Feeding soybean meal as part of pig diets is nothing new. In fact, the ingredient may have been quietly promoting growth and health of pigs all along, but its effects may have been masked by the routine use of in-feed antibiotics. With the advent of the U.S. Veterinary Feed Directive, which mandates more judicious use of in-feed antibiotics, producers are wondering what alternatives are out there.

“From previous research, we knew feeding a pig soybeans gave them a leg up when it came to fighting the porcine reproductive and respiratory syndrome virus (PRRSV), but we didn’t know what component of the soybean was causing this effect,” said Ryan Dilger, associate professor in the Department of Animal Sciences, Division of Nutritional Sciences, and Neuroscience Program at U of I, and co-author on the article. “From the human perspective, we knew isoflavones have anti-viral activity. We wanted to know if the same applies to pigs.”

Dilger and Brooke Smith, lead author of the article and graduate researcher in the Veterinary Medical Scholars Program at U of I, were invited by the board of the Journal of Animal Science to review the state of knowledge on soybean-derived isoflavones and saponins.

In the article, Smith details the use of soy and its processed forms in swine diets, and reviews research from rodent, pig, and human studies on the cellular activity of isoflavones and saponins.

“We understand what these compounds can do at the cellular level, and there have been a small number of studies looking at their effects in pigs, but there is still much to be understood about the impact of isoflavones and saponins in a production context,” Smith said.

The research shows soy isoflavones and saponins have anti-viral, anti-inflammatory, and anti-oxidant effects on a cellular level. They also promote growth and help pigs return to health faster after PRRSV infection. But the existing studies were either done in a laboratory or in a highly controlled setting over a short period, so it’s difficult to say what effect the compounds might have in a realistic production setting, with the stress of weaning, group housing, and other real-world factors.

Smith is poised to launch a long-term study set in a full production context, to isolate the effects of isoflavones on pigs infected with the PRRS virus.
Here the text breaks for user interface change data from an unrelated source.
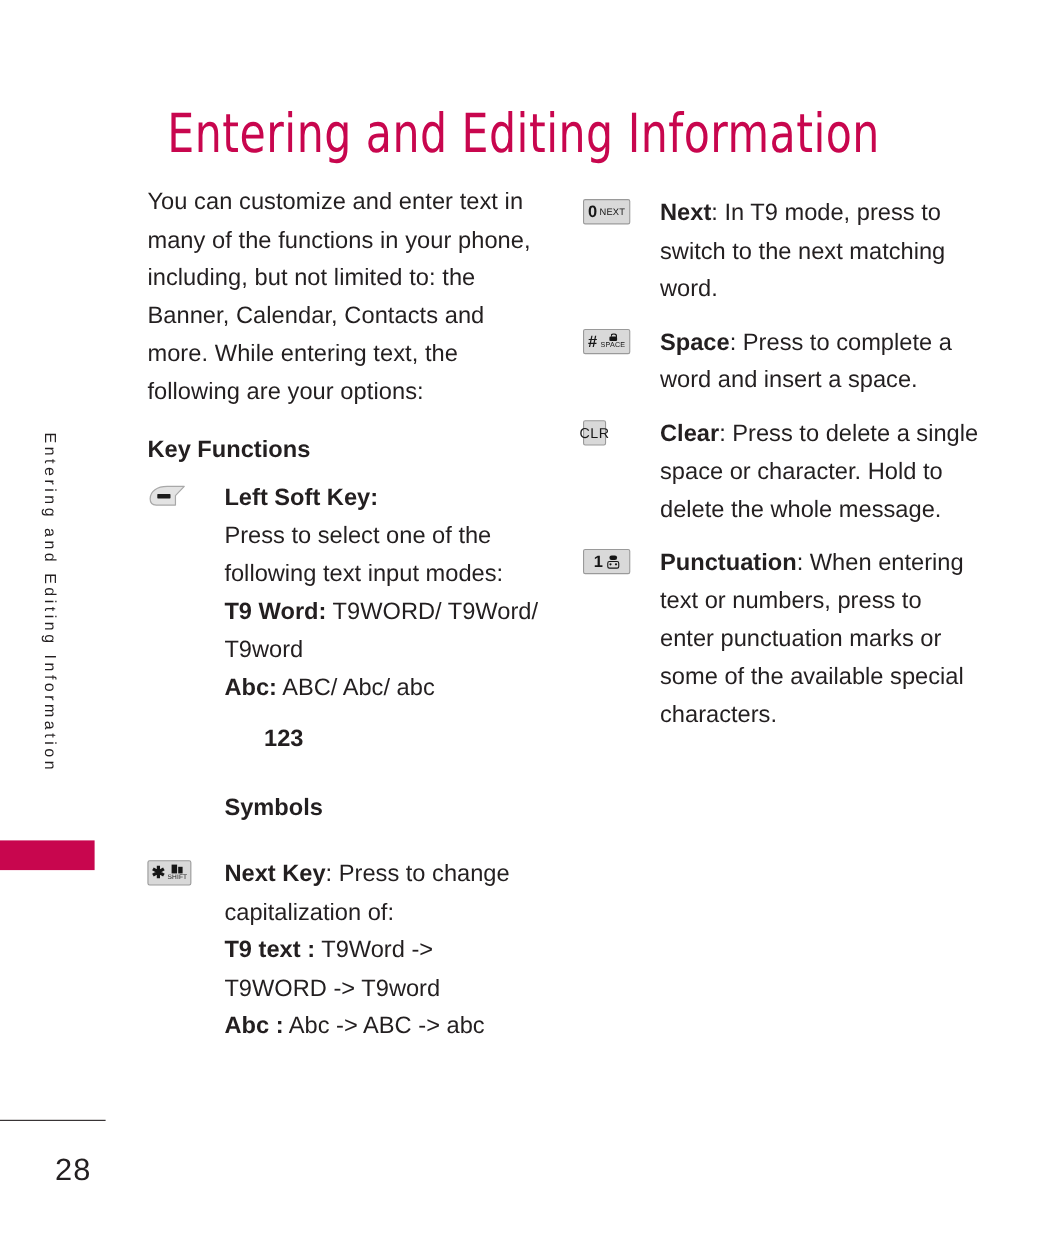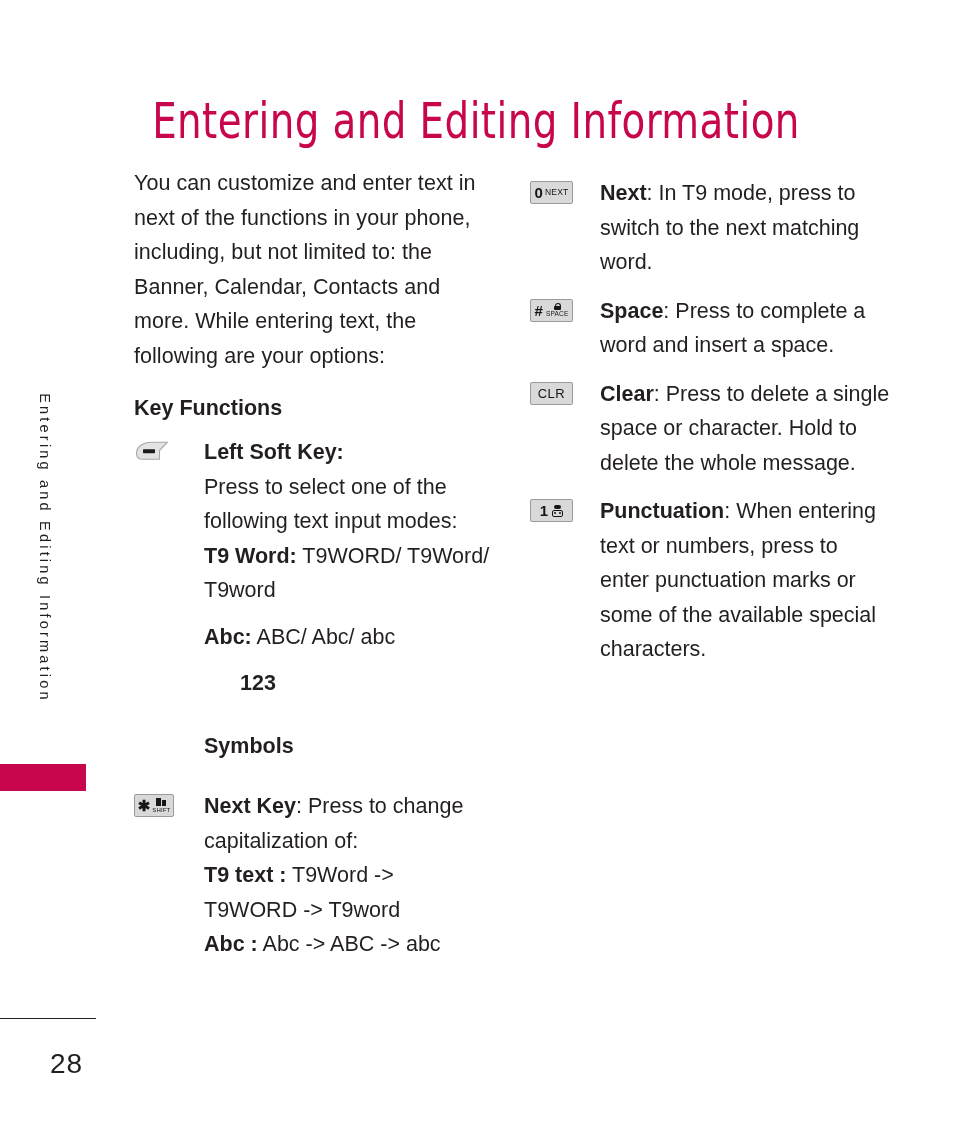--- a/index.html
+++ b/index.html
@@ -155,21 +155,21 @@
     width: 4px; height: 3px;
     border: 1.2px solid #161616; border-bottom: none;
     border-radius: 3px 3px 0 0;
   }
   .chip-space .lock::after {
     content: ""; position: absolute; left: 0; top: 3px;
     width: 7px; height: 4px; background: #161616; border-radius: 1px;
   }
   .chip-space .small { font-size: 6.5px; letter-spacing: 0.2px; }
 
-  .chip-clr { width: 43px; height: 23px; }
+  .chip-clr { width: 21px; height: 23px; }
   .chip-clr .lbl { font-size: 13px; letter-spacing: 0.5px; line-height: 1; }
 
   .chip-one { width: 43px; height: 23px; gap: 4px; }
   .chip-one .big { font-size: 15px; font-weight: bold; line-height: 1; }
   .chip-one .face {
     width: 11px; height: 12px; position: relative;
   }
   .chip-one .face .top {
     position: absolute; left: 2px; top: 0; width: 7px; height: 4px;
     background: #161616; border-radius: 2px;
@@ -234,42 +234,42 @@
 <div id="side-tab">
   <div id="side-tab-label">Entering and Editing Information</div>
   <div id="side-tab-block" style="background: rgb(200, 6, 78);"></div>
 </div>
 
 <h1 id="page-title" style="color: rgb(200, 6, 78);">Entering and Editing Information</h1>
 
 <div id="col-left">
 
 
-  <p class="body-par">You can customize and enter text in next of the functions in your phone, including, but not limited to: the Banner, Calendar, Contacts and more. While entering text, the following are your options:</p>
+  <p class="body-par">You can customize and enter text in many of the functions in your phone, including, but not limited to: the Banner, Calendar, Contacts and more. While entering text, the following are your options:</p>
 
   <div class="sub-head">Key Functions</div>
 
   <div class="key-row">
     <div class="key-icon-cell">
       <span class="softkey-icon">
         <svg width="36" height="22" viewBox="0 0 36 22" xmlns="http://www.w3.org/2000/svg">
           <path d="M2.5 13.5 C2.5 6.5 9 2.2 18 2.2 L33.5 2.2 L25.5 10.5 L25.5 19.2 L8 19.2 C4.6 19.2 2.5 16.9 2.5 13.5 Z" fill="#e3e3e3" stroke="#a8a8a8" stroke-width="1.1" stroke-linejoin="round"></path>
           <rect x="9" y="9.2" width="12" height="4" rx="0.6" fill="#1b1b1b"></rect>
         </svg>
       </span>
     </div>
     <div class="key-text-cell">
       <span class="line-block">
         <b>Left Soft Key</b><b>:</b>
       </span>
       <span class="line-block">Press to select one of the following text input modes:</span>
       <span class="line-block">
         <b>T9 Word:</b><span> T9WORD/ T9Word/ T9word</span>
       </span>
-      <span class="line-block" style="margin-top:12px;">
+      <span class="line-block" style="margin-top:0;">
         <b>Abc:</b><span> ABC/ Abc/ abc</span>
       </span>
       <span class="line-block" style="margin-top:12px;margin-left:36px;">
         <b>123</b>
       </span>
       <span class="line-block" style="margin-top:28px;">
         <b>Symbols</b>
       </span>
     </div>
   </div>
Results are probably a year away, but Dilger and Smith are optimistic about the potential of soy-derived isoflavones and saponins as growth and health promoters in the industry. They suggest there could be a future in which pigs are fed a greater proportion of soybean meal or other specialized soy products at an earlier stage after weaning.

“Isoflavones are unlikely to ever be isolated and used as a dietary supplement in an industrial setting, due to cost. But it doesn’t need to be – it’s already in the diet. We’re just showing what the impact is, and therefore we may want to increase the amount of soy that’s being used. Any farmer can do that,” Dilger said.